Brown, a Democrat seeking a fourth term, took 55% of the votes to run out an easy winner, with Kashkari a distant second with 18 per cent votes, and Donelly polling 15%. Both Kashkari and Khanna are long shots to displace the incumbents. The Japanese- American Honda, 72, is a political veteran endorsed by the party old guard, including President Barack Obama, House minority leader Nancy Pelosi, and the state’s two Senators Dianne Feinstein and Barbara Boxer. Khanna, 37, has strong support from the tech community in a Congressional district that includes the heart of the Silicon Valley, including endorsements from Yahoo CEO Marissa Mayer, Facebook Chief Operating Officer Sheryl Sandberg, and Google Chairman Eric Schmidt.

Which is how Khanna has outraised and outspent Honda in one of the costliest Congressional primaries in the country, but he would still need to bridge the nearly 25% gap if he is to oust the labor union-backed incumbent. Kashkari has an even slimmer chance against Jerry Brown, who was one of California’s youngest governors when he was elected for the first time in 1975, and also the oldest governor when he re-elected in 2010 with a 28-year gap between his second and third terms.

His father Pat Brown was also a two-term California governor in the 1960s. Although Kashkari is a moderate Republican, registered Republicans account for only 28.5% of California’s voters, compared with the Democrats’ 43.5%. Both races were marked by snide, raciallytinged attacks. Tea Party’s Donelly accused Kashkari of ties to Islamic fundamentalism all because he once participated in a Treasury department conference about Islamic Finance.
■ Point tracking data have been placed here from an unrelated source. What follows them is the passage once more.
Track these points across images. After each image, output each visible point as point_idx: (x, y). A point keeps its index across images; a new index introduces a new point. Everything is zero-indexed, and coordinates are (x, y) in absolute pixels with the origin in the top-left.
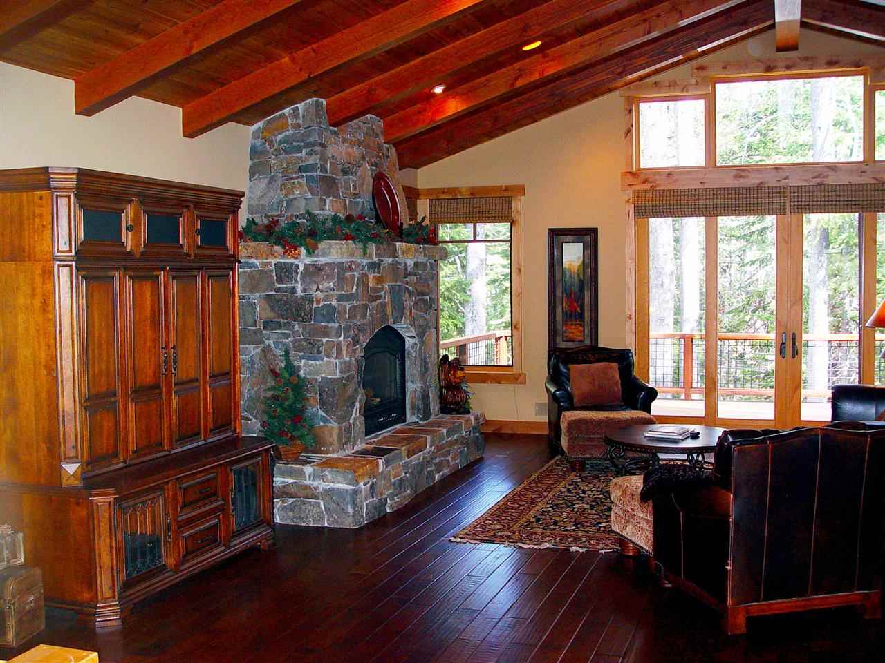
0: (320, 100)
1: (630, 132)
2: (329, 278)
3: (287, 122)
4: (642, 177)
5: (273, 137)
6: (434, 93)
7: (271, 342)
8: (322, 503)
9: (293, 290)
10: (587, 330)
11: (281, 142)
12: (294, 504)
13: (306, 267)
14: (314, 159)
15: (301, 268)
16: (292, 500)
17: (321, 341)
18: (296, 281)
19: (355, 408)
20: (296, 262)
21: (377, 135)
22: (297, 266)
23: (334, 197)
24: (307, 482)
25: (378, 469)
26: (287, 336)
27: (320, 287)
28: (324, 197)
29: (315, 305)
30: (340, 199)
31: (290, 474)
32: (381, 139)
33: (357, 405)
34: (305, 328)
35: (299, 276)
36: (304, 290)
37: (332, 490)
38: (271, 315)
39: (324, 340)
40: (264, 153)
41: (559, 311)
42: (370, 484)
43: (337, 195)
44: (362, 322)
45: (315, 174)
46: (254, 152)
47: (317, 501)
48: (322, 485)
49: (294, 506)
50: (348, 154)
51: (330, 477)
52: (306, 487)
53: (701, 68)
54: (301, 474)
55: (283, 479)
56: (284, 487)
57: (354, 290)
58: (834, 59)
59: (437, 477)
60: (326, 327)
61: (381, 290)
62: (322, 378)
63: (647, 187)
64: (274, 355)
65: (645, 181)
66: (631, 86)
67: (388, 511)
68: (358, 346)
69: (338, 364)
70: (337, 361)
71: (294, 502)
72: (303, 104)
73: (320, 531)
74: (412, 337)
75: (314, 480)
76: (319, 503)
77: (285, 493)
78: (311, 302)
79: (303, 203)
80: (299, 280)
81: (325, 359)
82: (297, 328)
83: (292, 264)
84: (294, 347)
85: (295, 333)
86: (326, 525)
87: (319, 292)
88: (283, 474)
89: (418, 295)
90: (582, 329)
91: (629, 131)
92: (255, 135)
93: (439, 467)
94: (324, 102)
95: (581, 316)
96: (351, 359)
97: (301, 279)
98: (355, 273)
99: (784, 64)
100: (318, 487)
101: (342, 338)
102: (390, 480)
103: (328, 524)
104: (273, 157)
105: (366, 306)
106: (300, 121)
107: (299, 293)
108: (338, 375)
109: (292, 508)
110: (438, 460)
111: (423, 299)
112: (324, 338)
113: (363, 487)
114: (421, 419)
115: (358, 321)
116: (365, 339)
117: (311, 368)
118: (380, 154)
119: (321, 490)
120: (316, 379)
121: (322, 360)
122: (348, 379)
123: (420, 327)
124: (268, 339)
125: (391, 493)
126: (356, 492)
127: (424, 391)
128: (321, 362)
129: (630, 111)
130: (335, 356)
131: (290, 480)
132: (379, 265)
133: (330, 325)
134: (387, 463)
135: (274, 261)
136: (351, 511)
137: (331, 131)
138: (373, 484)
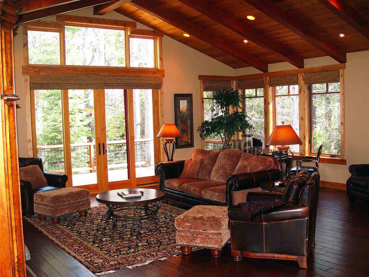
53: (60, 17)
91: (26, 44)
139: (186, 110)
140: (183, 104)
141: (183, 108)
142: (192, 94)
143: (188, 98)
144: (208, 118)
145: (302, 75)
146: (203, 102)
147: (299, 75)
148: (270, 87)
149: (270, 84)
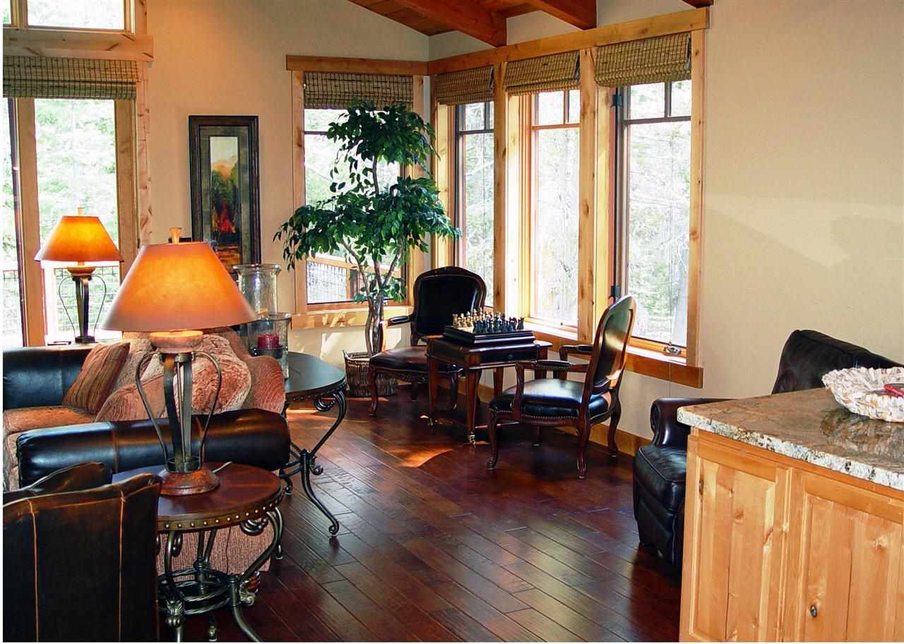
139: (234, 169)
140: (224, 152)
141: (225, 161)
142: (257, 117)
143: (244, 130)
144: (318, 193)
145: (589, 53)
146: (301, 145)
147: (582, 52)
148: (510, 95)
149: (509, 88)
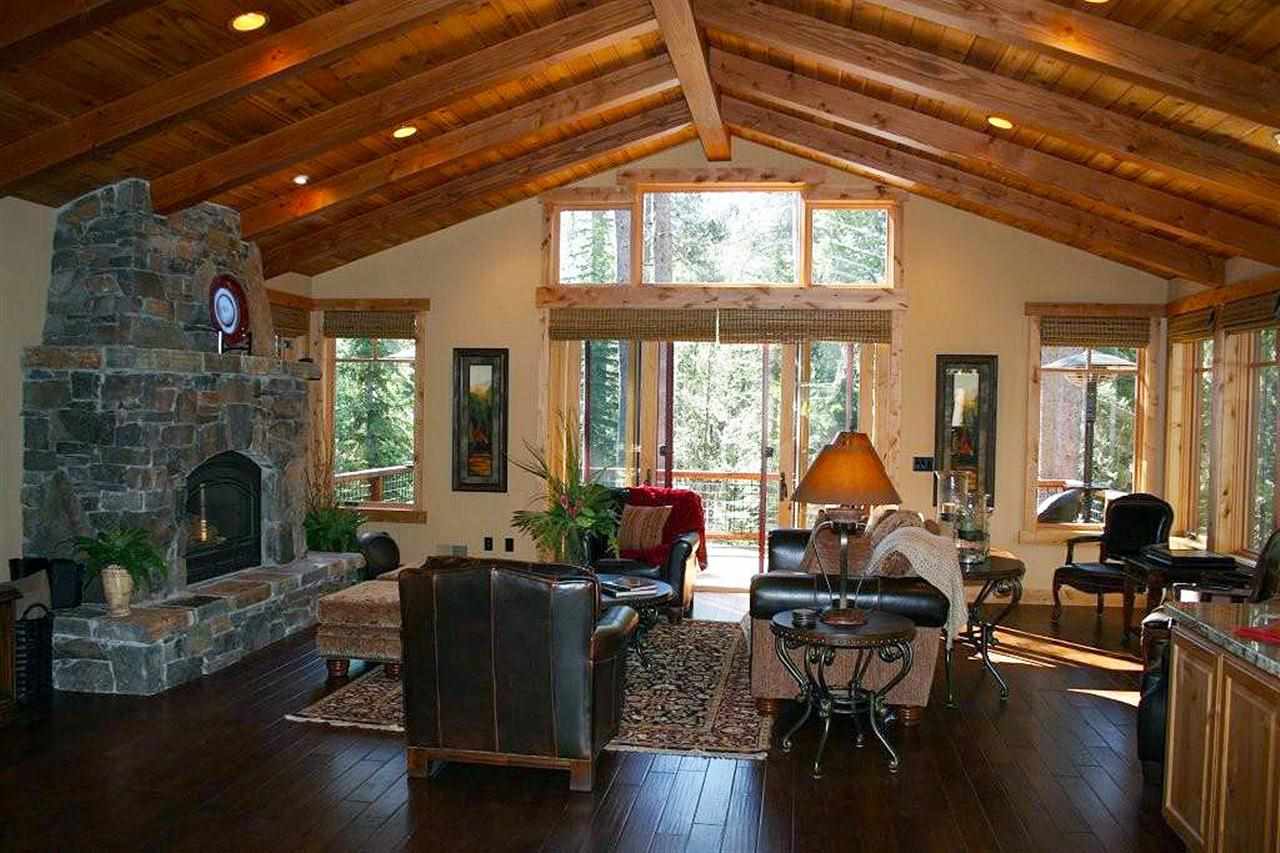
0: (142, 181)
1: (548, 243)
2: (135, 393)
3: (99, 205)
4: (560, 294)
5: (82, 223)
6: (296, 184)
7: (65, 469)
8: (110, 663)
9: (92, 407)
10: (495, 463)
11: (91, 229)
12: (78, 665)
13: (108, 378)
14: (127, 251)
15: (103, 380)
16: (75, 660)
17: (124, 468)
18: (96, 396)
19: (170, 550)
20: (96, 372)
21: (230, 230)
22: (98, 378)
23: (154, 297)
24: (93, 639)
25: (187, 622)
26: (84, 461)
27: (124, 403)
28: (140, 297)
29: (118, 425)
30: (164, 299)
31: (72, 628)
32: (237, 235)
33: (175, 545)
34: (105, 451)
35: (99, 389)
36: (104, 407)
37: (122, 648)
38: (66, 435)
39: (128, 467)
40: (70, 241)
41: (465, 442)
42: (175, 640)
43: (160, 296)
44: (186, 446)
45: (128, 269)
46: (58, 239)
47: (106, 662)
48: (112, 643)
49: (78, 669)
50: (183, 248)
51: (118, 633)
52: (93, 645)
53: (626, 175)
54: (85, 628)
55: (63, 635)
56: (66, 644)
57: (172, 409)
58: (768, 172)
59: (288, 631)
60: (129, 451)
61: (217, 410)
62: (125, 513)
63: (564, 305)
64: (68, 484)
65: (562, 298)
66: (550, 192)
67: (205, 672)
68: (176, 475)
69: (144, 496)
70: (143, 492)
71: (79, 663)
72: (118, 185)
73: (106, 698)
74: (269, 467)
75: (99, 637)
76: (107, 665)
77: (67, 652)
78: (113, 420)
79: (112, 303)
80: (99, 393)
81: (128, 489)
82: (96, 452)
83: (91, 375)
84: (92, 474)
85: (94, 458)
86: (115, 691)
87: (122, 410)
88: (62, 630)
89: (277, 418)
90: (489, 462)
91: (546, 242)
92: (62, 219)
93: (291, 619)
94: (148, 184)
95: (488, 448)
96: (165, 491)
97: (102, 393)
98: (175, 389)
99: (716, 175)
100: (107, 645)
101: (150, 465)
102: (210, 635)
103: (118, 690)
104: (81, 246)
105: (190, 429)
106: (114, 206)
107: (99, 410)
108: (144, 510)
109: (74, 670)
110: (290, 611)
111: (284, 423)
112: (127, 464)
113: (163, 645)
114: (279, 563)
115: (178, 445)
116: (188, 468)
117: (112, 500)
118: (234, 252)
119: (110, 647)
120: (117, 514)
121: (124, 490)
122: (159, 514)
123: (279, 454)
124: (62, 464)
125: (211, 651)
126: (152, 651)
127: (284, 530)
128: (124, 494)
129: (548, 220)
130: (140, 485)
131: (72, 637)
132: (215, 380)
133: (136, 449)
134: (203, 615)
135: (70, 371)
136: (144, 673)
137: (155, 219)
138: (179, 641)
142: (997, 356)
143: (985, 368)
146: (1037, 381)
148: (1228, 333)
149: (1225, 327)
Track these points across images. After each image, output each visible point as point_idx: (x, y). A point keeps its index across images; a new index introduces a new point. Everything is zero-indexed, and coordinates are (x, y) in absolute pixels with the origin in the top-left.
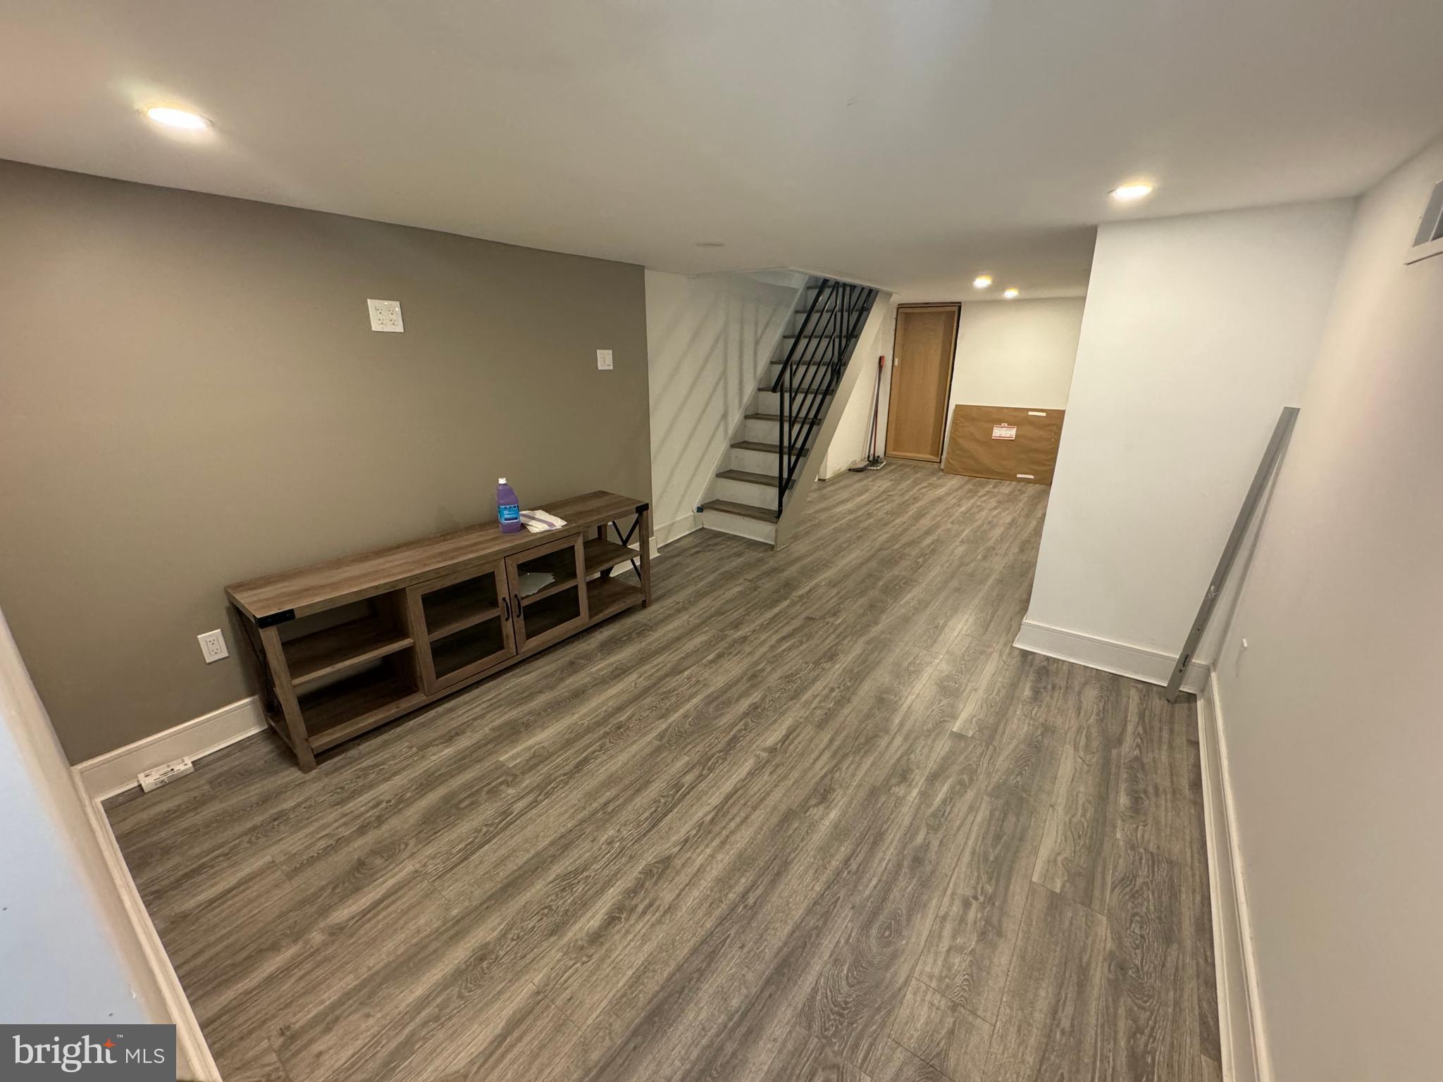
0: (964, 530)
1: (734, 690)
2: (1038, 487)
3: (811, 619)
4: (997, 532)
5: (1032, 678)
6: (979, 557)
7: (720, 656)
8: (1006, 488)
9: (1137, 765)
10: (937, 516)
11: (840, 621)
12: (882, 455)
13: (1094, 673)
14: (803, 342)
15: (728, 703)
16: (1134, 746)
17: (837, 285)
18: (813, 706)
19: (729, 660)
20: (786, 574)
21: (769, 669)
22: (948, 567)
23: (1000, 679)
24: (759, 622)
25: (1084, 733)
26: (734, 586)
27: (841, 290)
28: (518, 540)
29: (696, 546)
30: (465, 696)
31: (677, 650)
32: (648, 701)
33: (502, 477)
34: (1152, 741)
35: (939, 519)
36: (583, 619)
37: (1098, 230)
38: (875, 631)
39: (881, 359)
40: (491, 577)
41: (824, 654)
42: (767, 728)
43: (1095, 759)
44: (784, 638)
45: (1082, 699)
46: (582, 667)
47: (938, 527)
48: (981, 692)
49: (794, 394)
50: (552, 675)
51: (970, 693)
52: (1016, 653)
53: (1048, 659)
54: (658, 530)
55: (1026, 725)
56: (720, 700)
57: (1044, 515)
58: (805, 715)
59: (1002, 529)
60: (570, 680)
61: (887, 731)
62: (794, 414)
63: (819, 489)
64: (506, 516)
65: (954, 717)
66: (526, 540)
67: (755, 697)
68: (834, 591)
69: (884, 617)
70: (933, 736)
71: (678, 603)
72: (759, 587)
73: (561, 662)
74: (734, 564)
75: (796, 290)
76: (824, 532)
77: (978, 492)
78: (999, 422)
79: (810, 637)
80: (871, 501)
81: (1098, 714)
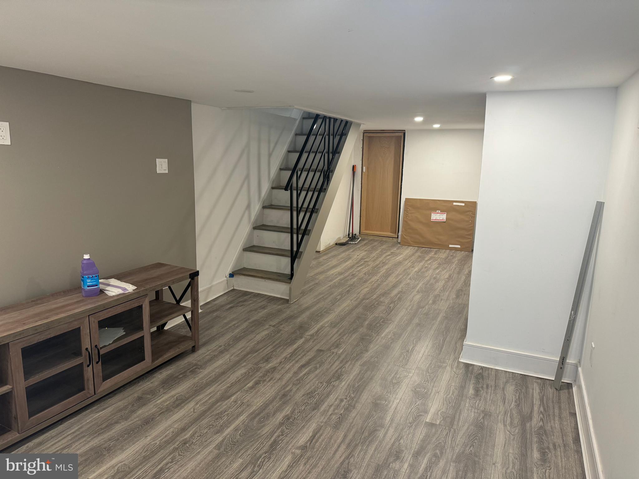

Khanna, in a thinly disguised reference to his Indian origin, was attacked in campaign mailers over the possibility that he would outsource jobs if he won. Another Indian-American candidate, sitting Democratic Congressman Ami Bera of California’s 7th district, has a more realistic chance of winning a second term after a comfortable victory in the primaries. Some other Indian-American candidates, including Upendra Chivukula in New Jersey and Swati Dandekar in Iowa, failed to make the cut.